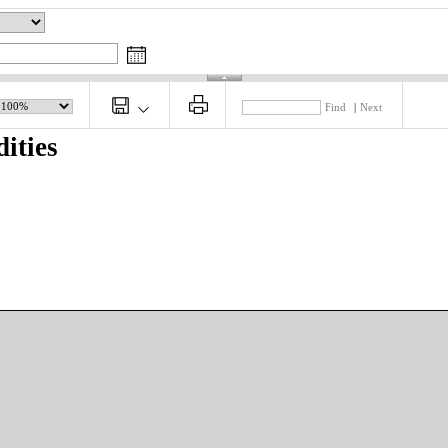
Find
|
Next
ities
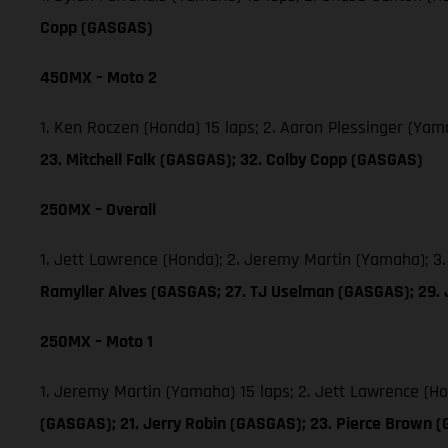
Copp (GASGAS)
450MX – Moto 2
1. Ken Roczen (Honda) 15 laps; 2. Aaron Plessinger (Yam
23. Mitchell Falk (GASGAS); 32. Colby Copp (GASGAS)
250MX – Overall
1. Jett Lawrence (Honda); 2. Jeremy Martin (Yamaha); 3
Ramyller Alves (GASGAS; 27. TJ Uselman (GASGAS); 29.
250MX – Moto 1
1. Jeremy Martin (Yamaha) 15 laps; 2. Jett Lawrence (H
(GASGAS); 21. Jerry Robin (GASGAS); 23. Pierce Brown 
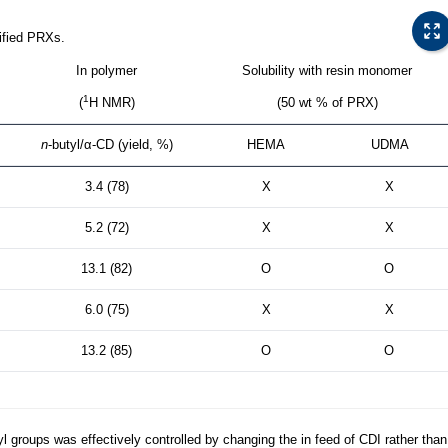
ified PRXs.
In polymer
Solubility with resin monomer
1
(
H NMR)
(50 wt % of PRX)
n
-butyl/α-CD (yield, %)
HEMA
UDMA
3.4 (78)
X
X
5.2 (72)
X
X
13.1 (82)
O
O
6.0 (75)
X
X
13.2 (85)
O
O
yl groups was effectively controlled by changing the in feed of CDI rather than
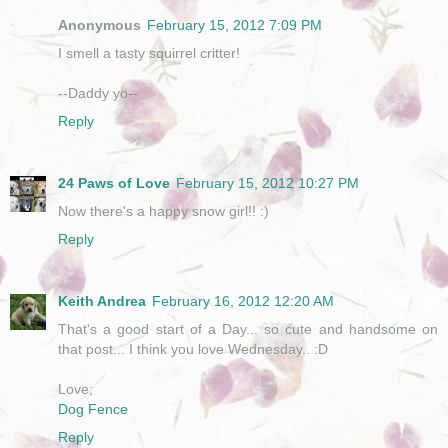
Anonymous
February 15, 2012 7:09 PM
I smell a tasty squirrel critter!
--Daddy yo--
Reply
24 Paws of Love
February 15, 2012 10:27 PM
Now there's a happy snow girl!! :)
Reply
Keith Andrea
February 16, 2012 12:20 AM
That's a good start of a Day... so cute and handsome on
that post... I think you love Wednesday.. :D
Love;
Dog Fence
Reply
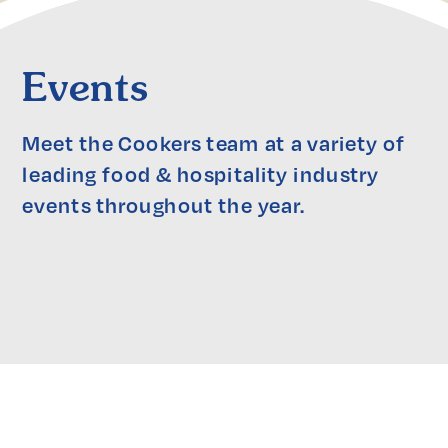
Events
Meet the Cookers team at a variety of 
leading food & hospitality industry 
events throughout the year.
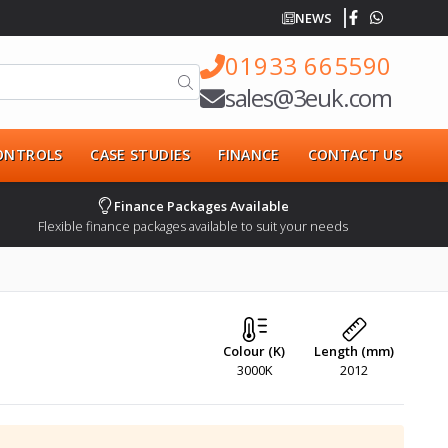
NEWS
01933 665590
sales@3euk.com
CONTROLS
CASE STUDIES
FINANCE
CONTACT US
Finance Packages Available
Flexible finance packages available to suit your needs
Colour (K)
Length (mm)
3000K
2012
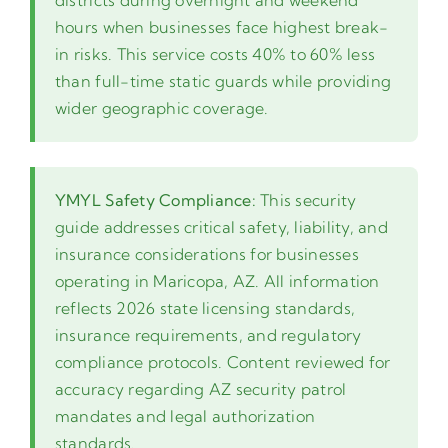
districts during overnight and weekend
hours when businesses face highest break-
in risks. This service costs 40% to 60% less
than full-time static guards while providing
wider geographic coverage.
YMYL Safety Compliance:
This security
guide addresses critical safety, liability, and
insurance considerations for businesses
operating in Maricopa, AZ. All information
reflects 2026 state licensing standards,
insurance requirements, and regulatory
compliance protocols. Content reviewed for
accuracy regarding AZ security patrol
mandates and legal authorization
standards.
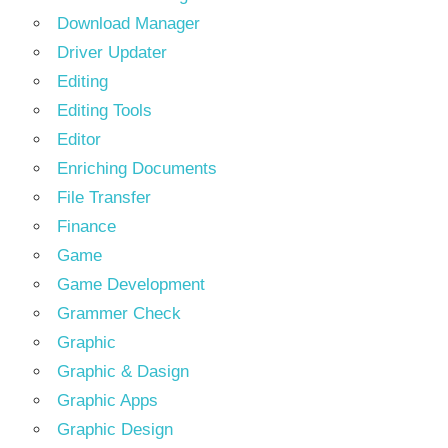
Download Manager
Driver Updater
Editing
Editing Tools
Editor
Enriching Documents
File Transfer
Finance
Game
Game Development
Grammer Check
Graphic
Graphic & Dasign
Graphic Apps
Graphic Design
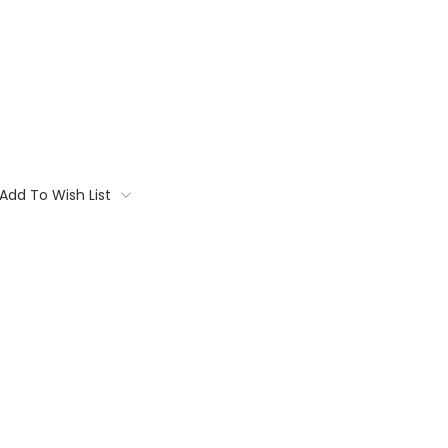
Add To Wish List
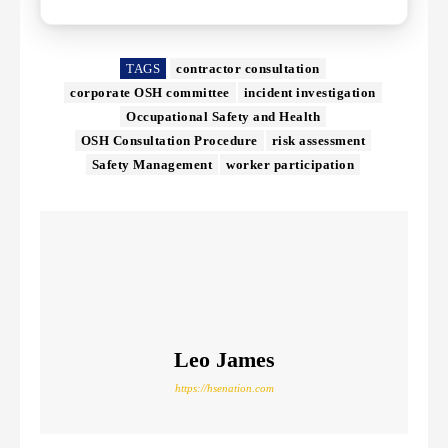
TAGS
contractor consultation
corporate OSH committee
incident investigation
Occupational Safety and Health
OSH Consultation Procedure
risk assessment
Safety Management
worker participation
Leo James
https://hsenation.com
= = =
Problem statement =
Copy the lines from the start of the material through the line that contains "(GASGAS); 21. Jerry", keeping that line, and leave the pictures out of your answer.

Result of this exercise =
Find
|
Next
ities
Copp (GASGAS)
450MX – Moto 2
1. Ken Roczen (Honda) 15 laps; 2. Aaron Plessinger (Yam
23. Mitchell Falk (GASGAS); 32. Colby Copp (GASGAS)
250MX – Overall
1. Jett Lawrence (Honda); 2. Jeremy Martin (Yamaha); 3
Ramyller Alves (GASGAS; 27. TJ Uselman (GASGAS); 29.
250MX – Moto 1
1. Jeremy Martin (Yamaha) 15 laps; 2. Jett Lawrence (H
(GASGAS); 21. Jerry Robin (GASGAS); 23. Pierce Brown 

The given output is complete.